JOHN W WEGMANN
Branch: U. S. Army
Rank: Sergeant
Status: Died of disease
Date of Service: WWI
Home Town: Lake Itasca
1. John Wegmann’s headstone in the Pioneer Cemetery at Itasca State Park. 2. Johanna and Theo Wegmann 3. Wegmann cabin and store in early 1900s 4. Theo Wegmann and “new friend.”
John (Johnny) W. Wegmann was the adopted son of Theodore and Johanna Wegmann of Lake Itasca, Minnesota. Theodore and Johanna Wegmann had immigrated in 1885 to the U.S. from Germany shortly after they were married. They came to Itasca Township in 1893 and tried to farm a large plot of land on the southern edge of Itasca Township adjacent to Itasca State Park. Farming was not profitable in northern Minnesota, so the first few years Theodore would hitch up a team to a hayrack and drive out to North Dakota to work the wheat harvest for extra money. Then the tourists started coming to the new state park next door and Theodore and Johanna opened up a store to serve the tourists. Theodore became postmaster of Lake Itasca and also became Itasca State Park’s first game warden.

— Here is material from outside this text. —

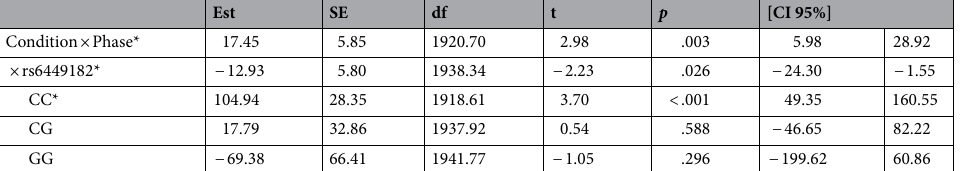
Table 3. GET effects on overall time spent within different expresser rs6449182 genotypes. * p < .05. The first row of condition × phase interaction shows the experimental effect; the second row shows how GET moderates the association between rs6449182 and time spent; the following three rows present the results of the simple effects of the condition × phase interaction within each expresser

A great-nephew (Bert Pfeifer) that came to work for him in the store in the Depression years said that the Wegmanns were good to some of the old timers there. In the wintertime, like at Christmas time, they would pack up big boxes of groceries and things to take to some of these poorer bachelors living in the area.
Theodore and Johanna had no children until John came to live with them in 1899 when he was three years old. John had been born in Iowa but his biological parents had also been born in Germany.
John lived with the Wegmanns and helped out in the store until he joined the Army. The date he joined is not known, but it is known that he was of Class I eligibility for the draft. He was between the ages of 21 and 30, and unmarried with no dependents. (More than half of the almost 4.8 million Americans who served in the armed forces were drafted.)
By January of 1918 John was already a sergeant in the Army. He was a member of the Quartermaster Corps, the supply arm of the U.S. Army, and more specifically a member of a Motor Truck Company. The Motor Transport Service carried supplies of all kind overland from base ports into the Advance Section. They carried cannons, tank, horses and mules, ammunition, and medical supplies. The fighting men in France benefited greatly from the efforts of the Motor Truck Companies and could not have done it without them.
On January 7, 1918 Sgt. Wegmann and his unit Motor Truck Company #315 boarded the S. S. Megantic out of Portland, Maine bound for France. John spent almost a year in the thick of things before succumbing to pneumonia on October 28, 1918 in France. It is likely that the pneumonia was a side effect of Spanish Influenza which annihilated U.S. troops that month, both overseas and stateside.
Sgt. Wegmann’s body was sent home to Theodore and Johanna who buried him in the Pioneer Cemetery on the grounds of Itasca State Park. He was 23 years old.